[Opening DATA FOR REVIEW section]

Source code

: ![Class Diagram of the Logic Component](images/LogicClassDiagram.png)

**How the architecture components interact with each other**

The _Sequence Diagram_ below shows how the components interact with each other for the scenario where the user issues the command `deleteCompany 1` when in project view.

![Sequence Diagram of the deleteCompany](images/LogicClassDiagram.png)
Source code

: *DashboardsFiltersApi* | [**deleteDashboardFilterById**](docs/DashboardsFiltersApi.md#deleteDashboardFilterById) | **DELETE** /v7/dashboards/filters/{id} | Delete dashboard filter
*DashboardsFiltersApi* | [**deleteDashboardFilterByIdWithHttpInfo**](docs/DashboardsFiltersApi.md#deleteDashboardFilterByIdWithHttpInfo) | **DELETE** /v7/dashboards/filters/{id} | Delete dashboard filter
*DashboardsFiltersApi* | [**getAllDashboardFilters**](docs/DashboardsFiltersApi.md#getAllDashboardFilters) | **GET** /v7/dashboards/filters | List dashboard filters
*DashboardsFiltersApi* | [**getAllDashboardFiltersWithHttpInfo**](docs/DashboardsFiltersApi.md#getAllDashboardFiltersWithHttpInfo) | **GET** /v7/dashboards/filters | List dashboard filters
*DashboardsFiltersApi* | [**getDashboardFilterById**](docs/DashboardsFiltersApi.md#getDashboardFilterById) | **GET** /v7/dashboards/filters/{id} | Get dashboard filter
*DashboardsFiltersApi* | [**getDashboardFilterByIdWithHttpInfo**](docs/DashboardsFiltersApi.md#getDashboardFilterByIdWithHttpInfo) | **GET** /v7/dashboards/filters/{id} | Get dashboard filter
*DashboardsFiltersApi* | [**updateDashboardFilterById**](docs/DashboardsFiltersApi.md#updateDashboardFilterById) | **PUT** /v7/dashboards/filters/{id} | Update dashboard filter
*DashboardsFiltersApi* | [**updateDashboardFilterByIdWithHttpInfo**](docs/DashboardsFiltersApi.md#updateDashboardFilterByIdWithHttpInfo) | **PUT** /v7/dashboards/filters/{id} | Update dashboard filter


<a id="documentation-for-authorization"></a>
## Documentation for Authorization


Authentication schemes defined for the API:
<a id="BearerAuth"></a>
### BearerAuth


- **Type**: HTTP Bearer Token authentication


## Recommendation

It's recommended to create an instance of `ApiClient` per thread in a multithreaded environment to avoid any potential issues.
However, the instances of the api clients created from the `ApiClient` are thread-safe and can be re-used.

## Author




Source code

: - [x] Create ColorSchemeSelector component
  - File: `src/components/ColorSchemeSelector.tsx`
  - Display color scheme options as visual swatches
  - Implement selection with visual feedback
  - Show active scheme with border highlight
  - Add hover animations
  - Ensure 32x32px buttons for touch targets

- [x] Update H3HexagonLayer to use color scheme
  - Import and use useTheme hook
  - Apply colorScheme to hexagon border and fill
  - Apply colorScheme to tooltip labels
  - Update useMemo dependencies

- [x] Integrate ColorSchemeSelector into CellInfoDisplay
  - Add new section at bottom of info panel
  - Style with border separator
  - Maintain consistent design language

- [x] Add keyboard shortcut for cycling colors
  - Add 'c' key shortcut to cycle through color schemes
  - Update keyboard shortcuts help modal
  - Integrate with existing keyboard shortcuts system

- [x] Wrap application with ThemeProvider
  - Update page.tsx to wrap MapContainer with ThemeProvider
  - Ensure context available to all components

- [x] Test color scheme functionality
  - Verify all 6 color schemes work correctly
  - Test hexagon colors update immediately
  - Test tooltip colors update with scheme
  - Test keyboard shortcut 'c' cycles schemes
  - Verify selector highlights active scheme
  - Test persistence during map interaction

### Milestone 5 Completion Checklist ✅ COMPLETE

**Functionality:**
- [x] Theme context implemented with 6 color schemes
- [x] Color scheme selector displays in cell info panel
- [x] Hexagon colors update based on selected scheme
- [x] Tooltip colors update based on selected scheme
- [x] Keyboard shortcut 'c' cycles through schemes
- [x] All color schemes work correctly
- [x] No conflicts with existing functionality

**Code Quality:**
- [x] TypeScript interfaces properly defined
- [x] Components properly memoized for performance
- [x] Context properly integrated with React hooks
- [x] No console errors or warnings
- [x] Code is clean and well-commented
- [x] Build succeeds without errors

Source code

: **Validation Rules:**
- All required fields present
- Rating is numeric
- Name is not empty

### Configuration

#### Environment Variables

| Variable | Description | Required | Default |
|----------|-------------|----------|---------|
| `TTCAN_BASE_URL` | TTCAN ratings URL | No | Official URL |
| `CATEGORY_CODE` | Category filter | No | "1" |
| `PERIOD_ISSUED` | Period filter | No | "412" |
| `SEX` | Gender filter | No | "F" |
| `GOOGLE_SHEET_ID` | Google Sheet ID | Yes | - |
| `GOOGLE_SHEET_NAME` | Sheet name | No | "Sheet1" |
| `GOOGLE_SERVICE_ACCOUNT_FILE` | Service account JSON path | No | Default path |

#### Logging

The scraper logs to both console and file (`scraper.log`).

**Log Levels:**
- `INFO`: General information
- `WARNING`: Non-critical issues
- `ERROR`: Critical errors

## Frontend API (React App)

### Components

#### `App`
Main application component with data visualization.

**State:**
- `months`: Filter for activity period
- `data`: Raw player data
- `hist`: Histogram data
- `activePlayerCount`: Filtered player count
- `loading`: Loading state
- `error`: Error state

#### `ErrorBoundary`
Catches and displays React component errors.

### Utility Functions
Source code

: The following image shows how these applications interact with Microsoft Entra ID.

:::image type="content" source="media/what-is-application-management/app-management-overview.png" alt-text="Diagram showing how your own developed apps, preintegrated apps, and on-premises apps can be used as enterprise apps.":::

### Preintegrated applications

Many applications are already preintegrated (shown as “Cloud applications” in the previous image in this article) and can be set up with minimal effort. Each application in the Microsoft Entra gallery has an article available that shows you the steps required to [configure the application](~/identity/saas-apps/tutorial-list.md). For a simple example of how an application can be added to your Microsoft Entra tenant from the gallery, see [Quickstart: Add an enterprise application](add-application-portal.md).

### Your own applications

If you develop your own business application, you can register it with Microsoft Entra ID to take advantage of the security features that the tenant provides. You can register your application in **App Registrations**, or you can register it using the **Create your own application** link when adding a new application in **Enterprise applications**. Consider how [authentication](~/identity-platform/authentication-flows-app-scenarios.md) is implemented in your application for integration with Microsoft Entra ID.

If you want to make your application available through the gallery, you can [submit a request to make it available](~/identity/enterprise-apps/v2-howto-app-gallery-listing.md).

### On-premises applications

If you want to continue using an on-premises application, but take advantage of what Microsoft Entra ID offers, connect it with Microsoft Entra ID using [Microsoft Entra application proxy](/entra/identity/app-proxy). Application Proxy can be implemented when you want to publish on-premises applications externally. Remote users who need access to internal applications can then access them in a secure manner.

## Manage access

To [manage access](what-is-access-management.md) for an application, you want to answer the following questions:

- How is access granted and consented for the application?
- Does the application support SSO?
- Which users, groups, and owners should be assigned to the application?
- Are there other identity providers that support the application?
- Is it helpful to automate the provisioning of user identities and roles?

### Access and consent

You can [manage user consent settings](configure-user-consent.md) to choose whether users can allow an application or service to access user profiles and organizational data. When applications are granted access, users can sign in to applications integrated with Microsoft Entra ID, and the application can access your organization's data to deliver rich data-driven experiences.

[Closing DATA FOR REVIEW section]

(TASK DIRECTIONS)
Please retype every line of the records above, character for character, keeping each line break, symbol, and space as it appears.

(OUTPUT FOR THIS EXERCISE)
Source code

: ![Class Diagram of the Logic Component](images/LogicClassDiagram.png)

**How the architecture components interact with each other**

The _Sequence Diagram_ below shows how the components interact with each other for the scenario where the user issues the command `deleteCompany 1` when in project view.

![Sequence Diagram of the deleteCompany](images/LogicClassDiagram.png)
Source code

: *DashboardsFiltersApi* | [**deleteDashboardFilterById**](docs/DashboardsFiltersApi.md#deleteDashboardFilterById) | **DELETE** /v7/dashboards/filters/{id} | Delete dashboard filter
*DashboardsFiltersApi* | [**deleteDashboardFilterByIdWithHttpInfo**](docs/DashboardsFiltersApi.md#deleteDashboardFilterByIdWithHttpInfo) | **DELETE** /v7/dashboards/filters/{id} | Delete dashboard filter
*DashboardsFiltersApi* | [**getAllDashboardFilters**](docs/DashboardsFiltersApi.md#getAllDashboardFilters) | **GET** /v7/dashboards/filters | List dashboard filters
*DashboardsFiltersApi* | [**getAllDashboardFiltersWithHttpInfo**](docs/DashboardsFiltersApi.md#getAllDashboardFiltersWithHttpInfo) | **GET** /v7/dashboards/filters | List dashboard filters
*DashboardsFiltersApi* | [**getDashboardFilterById**](docs/DashboardsFiltersApi.md#getDashboardFilterById) | **GET** /v7/dashboards/filters/{id} | Get dashboard filter
*DashboardsFiltersApi* | [**getDashboardFilterByIdWithHttpInfo**](docs/DashboardsFiltersApi.md#getDashboardFilterByIdWithHttpInfo) | **GET** /v7/dashboards/filters/{id} | Get dashboard filter
*DashboardsFiltersApi* | [**updateDashboardFilterById**](docs/DashboardsFiltersApi.md#updateDashboardFilterById) | **PUT** /v7/dashboards/filters/{id} | Update dashboard filter
*DashboardsFiltersApi* | [**updateDashboardFilterByIdWithHttpInfo**](docs/DashboardsFiltersApi.md#updateDashboardFilterByIdWithHttpInfo) | **PUT** /v7/dashboards/filters/{id} | Update dashboard filter


<a id="documentation-for-authorization"></a>
## Documentation for Authorization


Authentication schemes defined for the API:
<a id="BearerAuth"></a>
### BearerAuth


- **Type**: HTTP Bearer Token authentication


## Recommendation

It's recommended to create an instance of `ApiClient` per thread in a multithreaded environment to avoid any potential issues.
However, the instances of the api clients created from the `ApiClient` are thread-safe and can be re-used.

## Author




Source code

: - [x] Create ColorSchemeSelector component
  - File: `src/components/ColorSchemeSelector.tsx`
  - Display color scheme options as visual swatches
  - Implement selection with visual feedback
  - Show active scheme with border highlight
  - Add hover animations
  - Ensure 32x32px buttons for touch targets

- [x] Update H3HexagonLayer to use color scheme
  - Import and use useTheme hook
  - Apply colorScheme to hexagon border and fill
  - Apply colorScheme to tooltip labels
  - Update useMemo dependencies

- [x] Integrate ColorSchemeSelector into CellInfoDisplay
  - Add new section at bottom of info panel
  - Style with border separator
  - Maintain consistent design language

- [x] Add keyboard shortcut for cycling colors
  - Add 'c' key shortcut to cycle through color schemes
  - Update keyboard shortcuts help modal
  - Integrate with existing keyboard shortcuts system

- [x] Wrap application with ThemeProvider
  - Update page.tsx to wrap MapContainer with ThemeProvider
  - Ensure context available to all components

- [x] Test color scheme functionality
  - Verify all 6 color schemes work correctly
  - Test hexagon colors update immediately
  - Test tooltip colors update with scheme
  - Test keyboard shortcut 'c' cycles schemes
  - Verify selector highlights active scheme
  - Test persistence during map interaction

### Milestone 5 Completion Checklist ✅ COMPLETE

**Functionality:**
- [x] Theme context implemented with 6 color schemes
- [x] Color scheme selector displays in cell info panel
- [x] Hexagon colors update based on selected scheme
- [x] Tooltip colors update based on selected scheme
- [x] Keyboard shortcut 'c' cycles through schemes
- [x] All color schemes work correctly
- [x] No conflicts with existing functionality

**Code Quality:**
- [x] TypeScript interfaces properly defined
- [x] Components properly memoized for performance
- [x] Context properly integrated with React hooks
- [x] No console errors or warnings
- [x] Code is clean and well-commented
- [x] Build succeeds without errors

Source code

: **Validation Rules:**
- All required fields present
- Rating is numeric
- Name is not empty

### Configuration

#### Environment Variables

| Variable | Description | Required | Default |
|----------|-------------|----------|---------|
| `TTCAN_BASE_URL` | TTCAN ratings URL | No | Official URL |
| `CATEGORY_CODE` | Category filter | No | "1" |
| `PERIOD_ISSUED` | Period filter | No | "412" |
| `SEX` | Gender filter | No | "F" |
| `GOOGLE_SHEET_ID` | Google Sheet ID | Yes | - |
| `GOOGLE_SHEET_NAME` | Sheet name | No | "Sheet1" |
| `GOOGLE_SERVICE_ACCOUNT_FILE` | Service account JSON path | No | Default path |

#### Logging

The scraper logs to both console and file (`scraper.log`).

**Log Levels:**
- `INFO`: General information
- `WARNING`: Non-critical issues
- `ERROR`: Critical errors

## Frontend API (React App)

### Components

#### `App`
Main application component with data visualization.

**State:**
- `months`: Filter for activity period
- `data`: Raw player data
- `hist`: Histogram data
- `activePlayerCount`: Filtered player count
- `loading`: Loading state
- `error`: Error state

#### `ErrorBoundary`
Catches and displays React component errors.

### Utility Functions
Source code

: The following image shows how these applications interact with Microsoft Entra ID.

:::image type="content" source="media/what-is-application-management/app-management-overview.png" alt-text="Diagram showing how your own developed apps, preintegrated apps, and on-premises apps can be used as enterprise apps.":::

### Preintegrated applications

Many applications are already preintegrated (shown as “Cloud applications” in the previous image in this article) and can be set up with minimal effort. Each application in the Microsoft Entra gallery has an article available that shows you the steps required to [configure the application](~/identity/saas-apps/tutorial-list.md). For a simple example of how an application can be added to your Microsoft Entra tenant from the gallery, see [Quickstart: Add an enterprise application](add-application-portal.md).

### Your own applications

If you develop your own business application, you can register it with Microsoft Entra ID to take advantage of the security features that the tenant provides. You can register your application in **App Registrations**, or you can register it using the **Create your own application** link when adding a new application in **Enterprise applications**. Consider how [authentication](~/identity-platform/authentication-flows-app-scenarios.md) is implemented in your application for integration with Microsoft Entra ID.

If you want to make your application available through the gallery, you can [submit a request to make it available](~/identity/enterprise-apps/v2-howto-app-gallery-listing.md).

### On-premises applications

If you want to continue using an on-premises application, but take advantage of what Microsoft Entra ID offers, connect it with Microsoft Entra ID using [Microsoft Entra application proxy](/entra/identity/app-proxy). Application Proxy can be implemented when you want to publish on-premises applications externally. Remote users who need access to internal applications can then access them in a secure manner.

## Manage access

To [manage access](what-is-access-management.md) for an application, you want to answer the following questions:

- How is access granted and consented for the application?
- Does the application support SSO?
- Which users, groups, and owners should be assigned to the application?
- Are there other identity providers that support the application?
- Is it helpful to automate the provisioning of user identities and roles?

### Access and consent

You can [manage user consent settings](configure-user-consent.md) to choose whether users can allow an application or service to access user profiles and organizational data. When applications are granted access, users can sign in to applications integrated with Microsoft Entra ID, and the application can access your organization's data to deliver rich data-driven experiences.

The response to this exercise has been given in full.